-- Exercise text --
⟨

It was an epic Wallingford Bunkfest this
year. It’s always amongst the best events of the year but this one was special. The weather wasn’t perfect but only one
Saturday show and film night curtailed, with Sunday turning warm and kind thus
allowing people to forget the tempestuous Saturday night. Huge crowds as ever,
generous hats and all my extended family in attendance. We all jigged on
Saturday night to the compelling and infectious Demon Barbers on the main stage as the rain
pelted down. Their dancers were superb
bringing ‘some of the UK’s most exciting young Clog, Sword, Hip
Hop & Break dancers onto the concert stage to create the live folk music
& dance spectacular of the year.’ Certainly was.
And just as their show finished, as if it
wasn’t wet enough, the rains really came down in a torrential storm and a
wonderful divine exclamation mark of a lightning flash and roll of thunder
finished it all off. In the lorry soon
afterwards there were twelve drenched mammals (two of them four legged ones)
sharing towels, tea and laughter and a fire to dry everyone and everything off.
A splendid night was enjoyed by all.
The hoverboard really came into its own
there this year, as it had at Havenstreet. The lawn-like Kinecroft (the central
green in this lovely old town once providing free animal grazing for its medieval
inhabitants and preserved today as a community resource) and its criss-cross paths made perfect surfaces for it. I used the
hoverboard for shopping into town, for water collection and for breakfast
sorties. What a relief for old battered knees.

⟩

-- Information supplied --
⟨

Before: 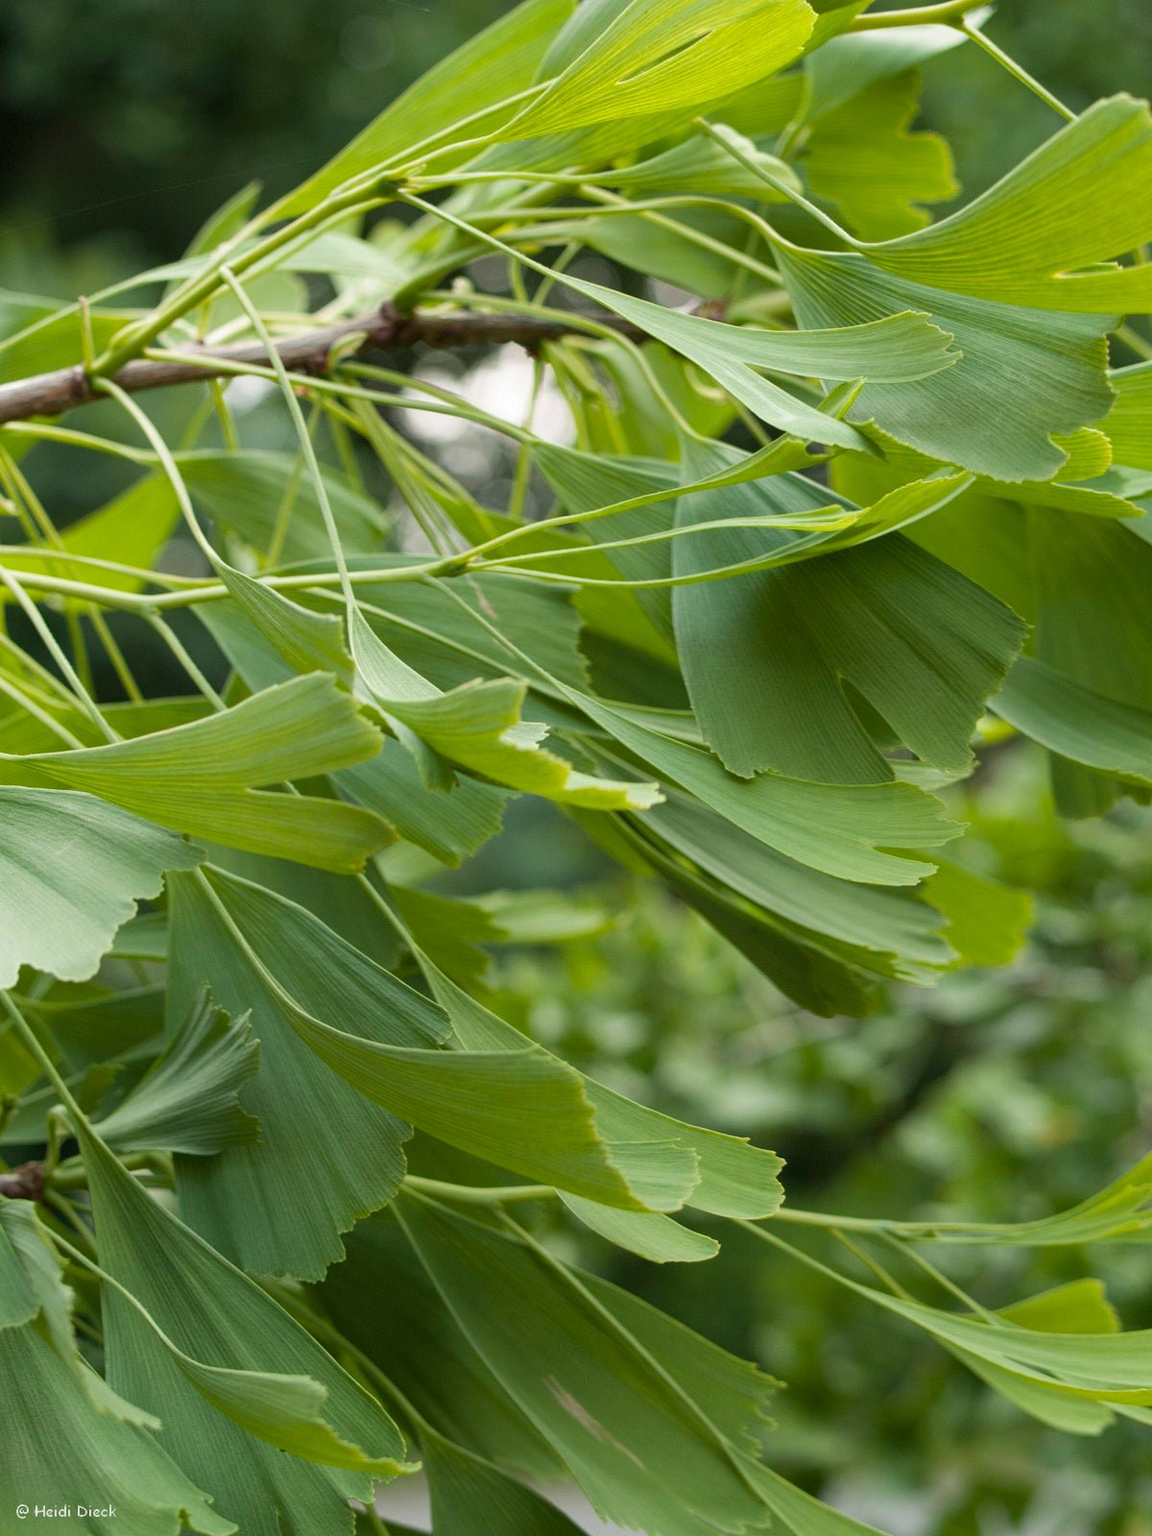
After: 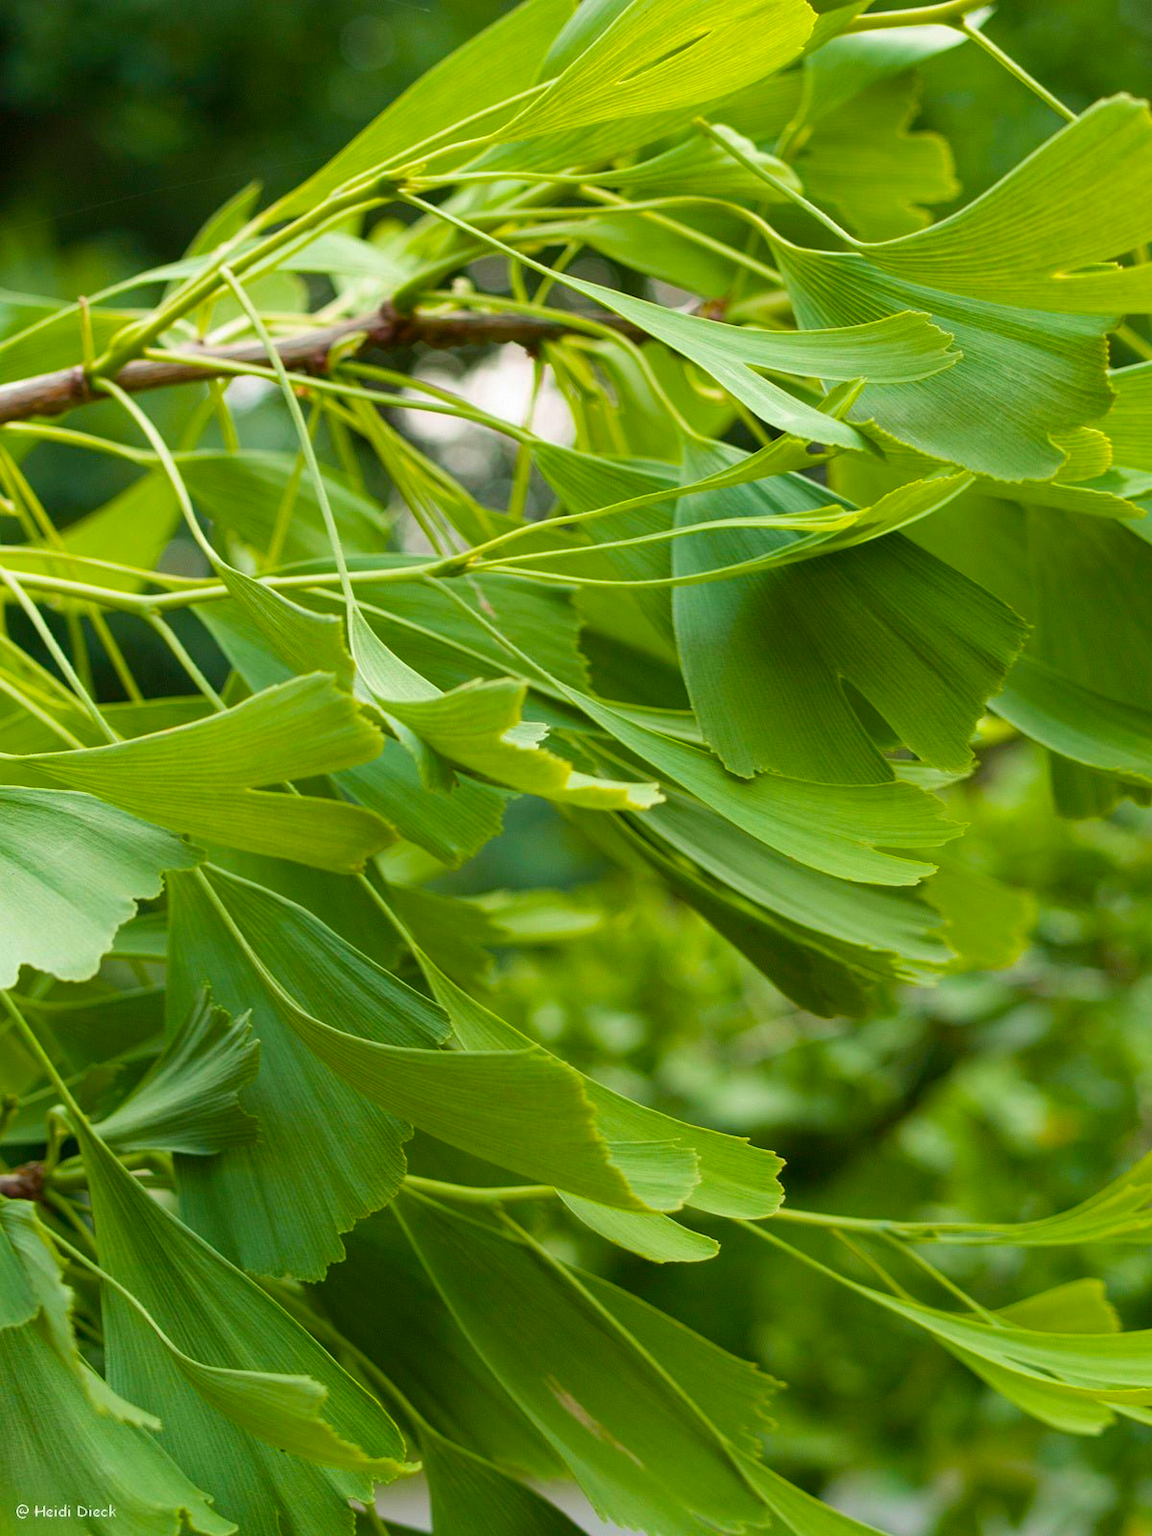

⟩

-- Task --
In the Bunkfest text, which act played the main stage on Saturday night while the rain pelted down?

-- Solution for this task --
The Demon Barbers.